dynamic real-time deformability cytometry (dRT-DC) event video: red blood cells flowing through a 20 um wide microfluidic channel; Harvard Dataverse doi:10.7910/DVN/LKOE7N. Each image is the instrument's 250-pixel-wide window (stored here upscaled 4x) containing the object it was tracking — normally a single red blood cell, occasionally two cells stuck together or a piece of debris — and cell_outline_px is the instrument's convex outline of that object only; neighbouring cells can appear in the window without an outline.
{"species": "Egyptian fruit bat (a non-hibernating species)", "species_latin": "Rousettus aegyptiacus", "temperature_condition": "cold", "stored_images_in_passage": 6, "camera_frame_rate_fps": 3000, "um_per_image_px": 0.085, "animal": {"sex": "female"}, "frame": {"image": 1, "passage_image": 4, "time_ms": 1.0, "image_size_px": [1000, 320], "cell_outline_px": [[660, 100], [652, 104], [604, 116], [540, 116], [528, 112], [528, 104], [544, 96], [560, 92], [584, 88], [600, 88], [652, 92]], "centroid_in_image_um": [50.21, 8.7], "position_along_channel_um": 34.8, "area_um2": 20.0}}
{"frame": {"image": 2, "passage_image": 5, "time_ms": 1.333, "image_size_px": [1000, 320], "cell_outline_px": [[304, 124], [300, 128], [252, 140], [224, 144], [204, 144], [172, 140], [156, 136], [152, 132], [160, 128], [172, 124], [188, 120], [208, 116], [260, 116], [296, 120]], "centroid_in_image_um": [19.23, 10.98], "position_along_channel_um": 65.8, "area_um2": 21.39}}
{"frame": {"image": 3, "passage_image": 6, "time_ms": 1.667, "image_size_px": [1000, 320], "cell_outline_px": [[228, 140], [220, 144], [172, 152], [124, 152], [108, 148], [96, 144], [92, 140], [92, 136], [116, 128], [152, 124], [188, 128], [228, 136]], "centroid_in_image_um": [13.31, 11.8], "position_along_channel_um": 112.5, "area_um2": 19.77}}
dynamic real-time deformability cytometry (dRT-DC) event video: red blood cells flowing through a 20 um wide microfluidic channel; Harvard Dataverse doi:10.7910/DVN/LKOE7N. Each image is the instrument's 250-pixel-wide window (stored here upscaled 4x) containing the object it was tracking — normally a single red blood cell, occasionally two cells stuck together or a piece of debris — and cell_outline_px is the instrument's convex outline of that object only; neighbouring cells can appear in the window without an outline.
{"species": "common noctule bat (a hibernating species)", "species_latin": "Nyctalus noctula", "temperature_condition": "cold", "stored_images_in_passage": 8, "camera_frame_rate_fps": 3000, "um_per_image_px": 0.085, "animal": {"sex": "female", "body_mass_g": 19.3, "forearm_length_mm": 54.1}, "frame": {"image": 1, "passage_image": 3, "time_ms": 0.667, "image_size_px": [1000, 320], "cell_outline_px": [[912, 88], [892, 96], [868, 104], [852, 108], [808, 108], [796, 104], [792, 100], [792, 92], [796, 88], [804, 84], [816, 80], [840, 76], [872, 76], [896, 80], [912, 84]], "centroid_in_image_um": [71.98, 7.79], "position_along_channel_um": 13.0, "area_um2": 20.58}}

REQUIRED WORK: Copy out each record exactly as given, omitting none.

RESULT OF THIS TASK:
dynamic real-time deformability cytometry (dRT-DC) event video: red blood cells flowing through a 20 um wide microfluidic channel; Harvard Dataverse doi:10.7910/DVN/LKOE7N. Each image is the instrument's 250-pixel-wide window (stored here upscaled 4x) containing the object it was tracking — normally a single red blood cell, occasionally two cells stuck together or a piece of debris — and cell_outline_px is the instrument's convex outline of that object only; neighbouring cells can appear in the window without an outline.
{"species": "Egyptian fruit bat (a non-hibernating species)", "species_latin": "Rousettus aegyptiacus", "temperature_condition": "cold", "stored_images_in_passage": 6, "camera_frame_rate_fps": 3000, "um_per_image_px": 0.085, "animal": {"sex": "female"}, "frame": {"image": 1, "passage_image": 4, "time_ms": 1.0, "image_size_px": [1000, 320], "cell_outline_px": [[660, 100], [652, 104], [604, 116], [540, 116], [528, 112], [528, 104], [544, 96], [560, 92], [584, 88], [600, 88], [652, 92]], "centroid_in_image_um": [50.21, 8.7], "position_along_channel_um": 34.8, "area_um2": 20.0}}
{"frame": {"image": 2, "passage_image": 5, "time_ms": 1.333, "image_size_px": [1000, 320], "cell_outline_px": [[304, 124], [300, 128], [252, 140], [224, 144], [204, 144], [172, 140], [156, 136], [152, 132], [160, 128], [172, 124], [188, 120], [208, 116], [260, 116], [296, 120]], "centroid_in_image_um": [19.23, 10.98], "position_along_channel_um": 65.8, "area_um2": 21.39}}
{"frame": {"image": 3, "passage_image": 6, "time_ms": 1.667, "image_size_px": [1000, 320], "cell_outline_px": [[228, 140], [220, 144], [172, 152], [124, 152], [108, 148], [96, 144], [92, 140], [92, 136], [116, 128], [152, 124], [188, 128], [228, 136]], "centroid_in_image_um": [13.31, 11.8], "position_along_channel_um": 112.5, "area_um2": 19.77}}
dynamic real-time deformability cytometry (dRT-DC) event video: red blood cells flowing through a 20 um wide microfluidic channel; Harvard Dataverse doi:10.7910/DVN/LKOE7N. Each image is the instrument's 250-pixel-wide window (stored here upscaled 4x) containing the object it was tracking — normally a single red blood cell, occasionally two cells stuck together or a piece of debris — and cell_outline_px is the instrument's convex outline of that object only; neighbouring cells can appear in the window without an outline.
{"species": "common noctule bat (a hibernating species)", "species_latin": "Nyctalus noctula", "temperature_condition": "cold", "stored_images_in_passage": 8, "camera_frame_rate_fps": 3000, "um_per_image_px": 0.085, "animal": {"sex": "female", "body_mass_g": 19.3, "forearm_length_mm": 54.1}, "frame": {"image": 1, "passage_image": 3, "time_ms": 0.667, "image_size_px": [1000, 320], "cell_outline_px": [[912, 88], [892, 96], [868, 104], [852, 108], [808, 108], [796, 104], [792, 100], [792, 92], [796, 88], [804, 84], [816, 80], [840, 76], [872, 76], [896, 80], [912, 84]], "centroid_in_image_um": [71.98, 7.79], "position_along_channel_um": 13.0, "area_um2": 20.58}}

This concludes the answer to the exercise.